1995 law changed things
In 1995, the state Legislature instituted fixed sentences
without the possibility of parole for two-time violent-felony
offenders. In 1998, it did the same for all violent offenders,
a move that assured the state tens of millions of dollars
in federal prison building aid and made inmates serve at least
85 percent of their sentences. The average time served in
state prison for violent crimes has risen 30 percent since
1995, state figures show.
As the possibility for parole is diminished, reform advocates
say, prisoners become demoralized.
"It embitters people who are incarcerated rather than changing
them,'' said Edward Hammock, a parole board commissioner from
1976 to 1984 and now a parole attorney. "You can be as good
as you want to be, but you're not going to get home any sooner,
so why bother?"
Hammock said he believes the board is violating the parole
law, which holds that it will consider a prisoner's institutional
record, efforts at self-improvement and crime in determining
whether to release. Instead, he and others said, the board
considers only the "nature of the crime."
Parolees' crimes noted
But Lapp, the state's chief criminal justice adviser, said,
"This is not a cookie-cutter approach. People should consider
what the cookie-cutter approach was (during prior administrations)
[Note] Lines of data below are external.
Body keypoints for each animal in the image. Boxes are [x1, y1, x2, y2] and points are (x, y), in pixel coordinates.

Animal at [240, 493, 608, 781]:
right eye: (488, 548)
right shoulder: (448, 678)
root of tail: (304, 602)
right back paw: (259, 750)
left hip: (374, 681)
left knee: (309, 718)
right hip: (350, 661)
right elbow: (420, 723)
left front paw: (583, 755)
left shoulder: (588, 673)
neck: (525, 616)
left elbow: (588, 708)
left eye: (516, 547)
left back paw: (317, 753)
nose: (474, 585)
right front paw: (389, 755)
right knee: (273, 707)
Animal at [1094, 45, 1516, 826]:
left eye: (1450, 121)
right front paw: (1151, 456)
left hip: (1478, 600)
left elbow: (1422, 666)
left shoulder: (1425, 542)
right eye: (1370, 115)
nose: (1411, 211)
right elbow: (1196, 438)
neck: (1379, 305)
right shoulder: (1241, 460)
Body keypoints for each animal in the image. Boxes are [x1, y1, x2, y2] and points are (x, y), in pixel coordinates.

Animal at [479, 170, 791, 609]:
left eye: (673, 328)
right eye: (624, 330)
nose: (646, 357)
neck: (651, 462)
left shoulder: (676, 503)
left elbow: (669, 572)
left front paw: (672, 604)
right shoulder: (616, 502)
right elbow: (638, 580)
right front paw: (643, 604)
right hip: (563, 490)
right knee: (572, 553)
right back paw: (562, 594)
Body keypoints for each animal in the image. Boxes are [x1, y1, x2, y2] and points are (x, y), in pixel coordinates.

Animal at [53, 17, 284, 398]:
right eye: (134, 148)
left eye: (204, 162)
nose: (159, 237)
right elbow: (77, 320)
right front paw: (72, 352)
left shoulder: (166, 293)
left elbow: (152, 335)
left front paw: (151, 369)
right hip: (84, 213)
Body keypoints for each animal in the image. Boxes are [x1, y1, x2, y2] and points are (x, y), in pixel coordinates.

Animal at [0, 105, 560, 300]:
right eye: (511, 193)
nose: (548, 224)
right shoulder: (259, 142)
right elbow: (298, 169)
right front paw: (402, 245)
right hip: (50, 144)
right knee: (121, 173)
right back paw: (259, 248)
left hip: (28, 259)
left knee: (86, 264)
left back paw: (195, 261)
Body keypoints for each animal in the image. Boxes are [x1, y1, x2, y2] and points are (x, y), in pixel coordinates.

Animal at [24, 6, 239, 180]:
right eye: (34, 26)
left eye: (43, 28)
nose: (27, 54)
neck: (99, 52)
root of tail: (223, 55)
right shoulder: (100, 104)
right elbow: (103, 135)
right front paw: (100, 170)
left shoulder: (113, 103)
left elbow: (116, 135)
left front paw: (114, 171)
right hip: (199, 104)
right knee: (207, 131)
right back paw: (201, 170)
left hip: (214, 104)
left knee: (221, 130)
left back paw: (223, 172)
when 60 percent of violent offenders were being let out. A
lot of lives were lost. People were hurt."
Releasing inmates without parole won't stop them from committing
crimes, advocates say. Under parole, the board is held responsible
for release and oversight of parolees, including curfews,
prohibition against alcohol and drugs, employment monitoring
and unannounced visits to homes.
The California prison system, which had eliminated parole,
had no choice but to release Richard Allen Davis, the man
who later murdered 12-year-old Polly Klaas. While the murder
may have occurred in any event, parole advocates say he would
have been monitored if a parole system was in place.
To address the supervision issue, New York's no-parole sentencing
structure includes both a fixed prison sentence and a period
of "post-release supervision," both set by the sentencing
judge.
Abadinsky, whose book on parole is in its seventh edition,
said such systems haven't worked without a parole board to
answer for the parolees' crimes. "There's no incentive to
put money into it because no one is responsible," he said.
"It's a real mistake,'' agreed Jeffords, the parole union
head. ''Prison populations skyrocket. Crime figures don't
change. Everybody -- every human being -- has to work toward
something. ... (Without that), what do I have when the guy
gets out on the street?"
But Lapp maintained that the promise of release after 85
percent of the term is served is enough to assure inmate cooperation
and rehabilitation.
Too her, however, that is secondary.